AudioTee: capture system audio output on macOS

Introduction

I'm open sourcing AudioTee, a Swift command-line tool that captures your Mac's system audio output and streams it to stdout, suitable for programmatic consumption by other applications. It uses the Core Audio taps API introduced in macOS 14.2 to solve the boring problem of audio capture, which stands in the way of too many fun applications not being built. My original (and so far only) use case is to pipe system audio to a NodeJS process which in turn relays it to a real-time ASR service.

Background

Recording system audio on macOS has always seemed unnecessarily complicated - if not borderline impossible - without third party software like SoundFlower or BlackHole. Thankfully, with the introduction of Core Audio taps in macOS 14.2, Apple now offers a reasonable API for recording system audio. However, knowledge of the API is sparse and the documentation is lacking, leading many developers to still believe it impossible.

Core Audio taps

Core Audio taps allow you to ‘tap’ into the audio output of a specific device and set of running processes. In my case (and I suspect many others), I want to tap all processes playing through the default output device, which is possible by passing an empty process list and setting the isExclusive flag to true (exclusive meaning inverted).

Once tapped, audio can then be used as an input in an aggregate device. In the case of AudioTee, the tap is the only input into the aggregate device since it's the only audio stream we're interested in capturing. Taps can be configured to permit audio passthrough or they can be muted, allowing for any amount of post-processing before actually playing the audio out of the system speakers.

Credit where it's due: once you actually sit down and read the documentation, this is all actually fairly well explained. But it's equally easy to miss, and the sample XCode application Apple provide isn't that helpful for the programmatic use case.

Design decisions

AudioTee makes several opinionated choices that reflect my original use case of streaming audio to a speech recognition service:

Mono output only

All audio is forced to mono, regardless of the source material. This isn't configurable because most ASR services expect mono input anyway, and it halves the amount of data you need to process. If you need stereo output, you'll need to modify the code or use a different tool.

Chunk-based streaming

Rather than providing a continuous stream of audio samples, AudioTee groups them into chunks (200ms by default) and outputs each chunk as a discrete message. This makes it easier to process in real-time applications where you need to handle audio in manageable pieces rather than sample by sample.

JSON protocol with optional binary mode

By default, AudioTee outputs JSON messages with base64-encoded audio data, which is terminal-safe and easy to eyeball. When piped to another process, it automatically switches to a hybrid mode where metadata is still JSON but audio data is raw binary, reducing encoding overhead.

These choices won't suit everyone, but they made sense for my use case and keep the implementation focused.
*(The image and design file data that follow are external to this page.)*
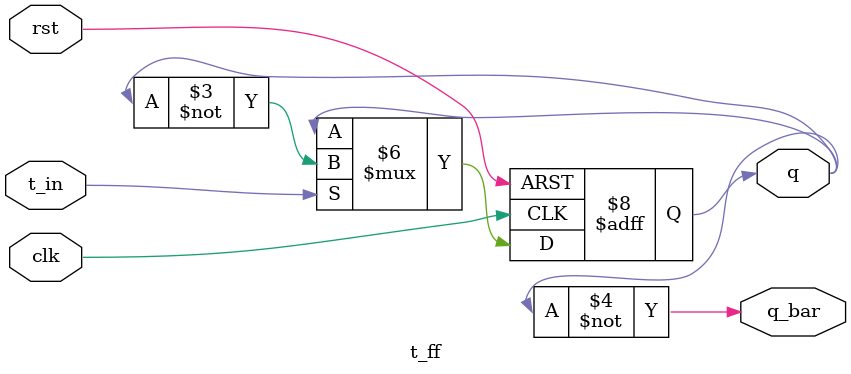
<source format=v>
/******************************************************************************************************************

This source code is a work of its author. No part of it should be copied and pasted for any commercial purpose. 
This code is purely for educational purposes. If required, this code can be cloned from GitHub repository.

Filename	: t_ff.v

Description	: T Flipflop Design

Author Name	: Deep Kar Sarkar

Version		: 1.0

*******************************************************************************************************************/

module t_ff(clk, rst, t_in, q, q_bar);

	//Defining the input and output ports
	input clk, rst, t_in;
	output reg q;
	output q_bar;
	
	//Logic for positive clock edge triggered D Flipflop with asynchronous active low reset
	always @(posedge clk or negedge rst)
	begin
		if(~rst)
			q <= 1'b0;
		else if(t_in)
			q <= ~q;
		else
			q <= q;
	end
		
	assign q_bar = ~q;

endmodule


</source>
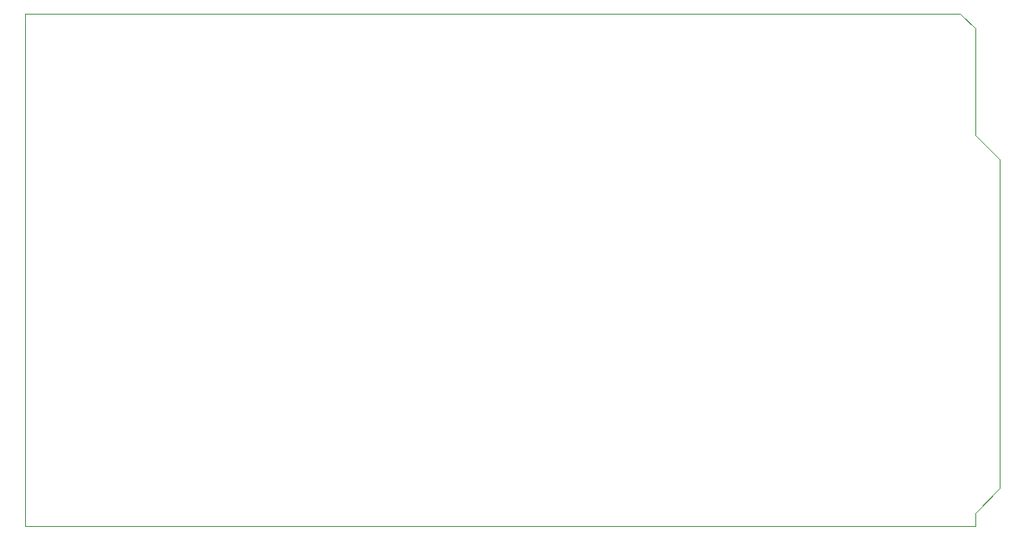
<source format=gbr>
%TF.GenerationSoftware,KiCad,Pcbnew,(6.0.2)*%
%TF.CreationDate,2022-07-18T22:22:09-07:00*%
%TF.ProjectId,Mega68k,4d656761-3638-46b2-9e6b-696361645f70,rev?*%
%TF.SameCoordinates,Original*%
%TF.FileFunction,Profile,NP*%
%FSLAX46Y46*%
G04 Gerber Fmt 4.6, Leading zero omitted, Abs format (unit mm)*
G04 Created by KiCad (PCBNEW (6.0.2)) date 2022-07-18 22:22:09*
%MOMM*%
%LPD*%
G01*
G04 APERTURE LIST*
%TA.AperFunction,Profile*%
%ADD10C,0.100000*%
%TD*%
G04 APERTURE END LIST*
D10*
X147396200Y-59613800D02*
X147396200Y-70789800D01*
X147396200Y-70789800D02*
X149936200Y-73329800D01*
X149936200Y-73329800D02*
X149936200Y-107696000D01*
X149936200Y-107696000D02*
X147396200Y-110261400D01*
X147396200Y-110261400D02*
X147396200Y-111607600D01*
X147396200Y-111607600D02*
X48082200Y-111607600D01*
X48082200Y-111607600D02*
X48082200Y-58013600D01*
X48082200Y-58013600D02*
X145770600Y-58013600D01*
X145770600Y-58013600D02*
X147396200Y-59613800D01*
M02*

</source>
The main classes of interest are AudioTapManager and AudioRecorder if you want to adapt the code for different requirements.

Using AudioTee

Getting started is straightforward if you have Swift installed:

git clone https://github.com/makeusabrew/audiotee.git
cd audiotee
swift run

For production use, you'll want to build a release binary:

swift build -c release

Basic usage is simple—just run it and start playing audio:

./audiotee

By default, AudioTee auto-detects whether it's running in a terminal or being piped to another process and chooses the appropriate output format. You can override this behaviour with the --format flag if needed. Be warned that binary output will make a mess of your terminal.

If you're planning to send the audio to a speech recognition service, you'll probably want to convert to a lower sample rate:

./audiotee --sample-rate 16000

While most ASRs work fine with higher sample rates, there's no benefit with voice input and some services will internally step down to 16kHz anyway. You might as well save yourself the bandwidth and them the processing overhead.

There are a lot more options available, including the ability to filter which processes are tapped, and to mute the tap. See the README for more details.

Acknowledgements

Apple's documentation and sample XCode application are actually pretty good. The open source repository AudioCap was also extremely helpful to get my bearings, and if you're interested in pre-emptively checking or requesting permissions without actually recording audio, you should check out their clever TCC probing approach to doing so. Both examples are SwiftUI applications, but they'll probably help you fill in some gaps too.

Last but not least: as with many of my recent projects in the last year or eighteen months, AI helped me a lot. We should get used to saying that out loud. With the combined learning curve of Swift and Apple's terse documentation, AudioTee would have taken me a lot longer without it. Thanks, Claude!